Data records Block Start

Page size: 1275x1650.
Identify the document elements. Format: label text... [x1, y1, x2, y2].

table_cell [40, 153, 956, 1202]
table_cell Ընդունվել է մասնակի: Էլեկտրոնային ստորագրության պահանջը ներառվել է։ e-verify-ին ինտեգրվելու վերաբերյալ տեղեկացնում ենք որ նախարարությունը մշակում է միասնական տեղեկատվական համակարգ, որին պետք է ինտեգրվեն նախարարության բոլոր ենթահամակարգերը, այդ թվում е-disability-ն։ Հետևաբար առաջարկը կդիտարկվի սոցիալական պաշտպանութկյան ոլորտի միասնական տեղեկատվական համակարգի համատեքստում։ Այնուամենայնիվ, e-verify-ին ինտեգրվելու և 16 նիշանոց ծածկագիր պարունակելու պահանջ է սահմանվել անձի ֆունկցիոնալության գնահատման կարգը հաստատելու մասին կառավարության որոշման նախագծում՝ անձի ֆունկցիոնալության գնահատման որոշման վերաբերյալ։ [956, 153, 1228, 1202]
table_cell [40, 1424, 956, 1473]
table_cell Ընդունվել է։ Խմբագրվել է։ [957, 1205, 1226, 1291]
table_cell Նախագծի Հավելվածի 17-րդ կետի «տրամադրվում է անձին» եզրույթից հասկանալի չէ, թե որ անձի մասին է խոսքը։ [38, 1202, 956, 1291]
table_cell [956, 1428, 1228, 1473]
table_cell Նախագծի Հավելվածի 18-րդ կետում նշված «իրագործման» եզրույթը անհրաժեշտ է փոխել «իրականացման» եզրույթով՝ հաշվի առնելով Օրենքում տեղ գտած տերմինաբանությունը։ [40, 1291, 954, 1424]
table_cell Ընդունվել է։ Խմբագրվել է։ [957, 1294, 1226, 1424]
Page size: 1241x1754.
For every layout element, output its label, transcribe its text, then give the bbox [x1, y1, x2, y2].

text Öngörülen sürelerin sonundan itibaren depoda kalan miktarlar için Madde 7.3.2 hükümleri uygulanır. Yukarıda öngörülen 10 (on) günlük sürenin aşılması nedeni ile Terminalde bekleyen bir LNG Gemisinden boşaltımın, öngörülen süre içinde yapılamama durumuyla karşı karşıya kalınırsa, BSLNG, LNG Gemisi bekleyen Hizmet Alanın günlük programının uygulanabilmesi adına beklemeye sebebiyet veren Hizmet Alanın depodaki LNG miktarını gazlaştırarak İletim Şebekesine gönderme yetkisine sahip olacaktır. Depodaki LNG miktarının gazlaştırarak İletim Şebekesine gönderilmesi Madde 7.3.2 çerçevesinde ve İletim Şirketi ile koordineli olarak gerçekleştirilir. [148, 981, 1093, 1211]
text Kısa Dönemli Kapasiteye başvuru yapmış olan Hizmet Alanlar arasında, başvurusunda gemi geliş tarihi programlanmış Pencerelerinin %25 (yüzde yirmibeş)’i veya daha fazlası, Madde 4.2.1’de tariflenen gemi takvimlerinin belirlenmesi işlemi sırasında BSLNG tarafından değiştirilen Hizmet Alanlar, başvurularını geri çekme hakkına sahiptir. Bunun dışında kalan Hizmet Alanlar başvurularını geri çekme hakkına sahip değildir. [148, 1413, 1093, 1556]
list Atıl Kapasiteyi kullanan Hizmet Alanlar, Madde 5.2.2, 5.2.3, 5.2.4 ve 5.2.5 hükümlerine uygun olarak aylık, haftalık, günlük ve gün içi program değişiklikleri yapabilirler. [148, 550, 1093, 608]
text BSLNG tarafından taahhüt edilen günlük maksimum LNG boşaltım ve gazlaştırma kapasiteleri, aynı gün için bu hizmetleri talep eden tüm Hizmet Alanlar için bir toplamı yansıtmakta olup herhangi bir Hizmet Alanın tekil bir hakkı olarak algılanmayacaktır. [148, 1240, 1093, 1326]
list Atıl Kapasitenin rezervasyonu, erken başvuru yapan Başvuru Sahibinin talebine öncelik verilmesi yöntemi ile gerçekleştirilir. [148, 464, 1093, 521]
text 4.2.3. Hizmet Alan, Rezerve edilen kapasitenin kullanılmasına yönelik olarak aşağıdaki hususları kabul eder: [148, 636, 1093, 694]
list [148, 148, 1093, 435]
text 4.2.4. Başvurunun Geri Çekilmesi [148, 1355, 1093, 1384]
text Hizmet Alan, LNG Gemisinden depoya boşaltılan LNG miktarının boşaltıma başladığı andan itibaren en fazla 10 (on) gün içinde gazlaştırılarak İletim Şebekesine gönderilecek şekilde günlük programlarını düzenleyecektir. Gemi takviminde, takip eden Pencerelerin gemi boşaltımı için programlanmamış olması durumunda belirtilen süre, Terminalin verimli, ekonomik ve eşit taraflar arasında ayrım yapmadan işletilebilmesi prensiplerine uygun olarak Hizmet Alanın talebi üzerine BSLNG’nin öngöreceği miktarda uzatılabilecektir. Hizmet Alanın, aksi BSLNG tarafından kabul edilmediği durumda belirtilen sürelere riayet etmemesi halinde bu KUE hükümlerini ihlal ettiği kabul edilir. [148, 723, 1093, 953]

Data records Block End

Look through the records for the word "Page". Every line that has it should be copied.

• _Response for this exercise_
Page size: 1275x1650.
Page size: 1241x1754.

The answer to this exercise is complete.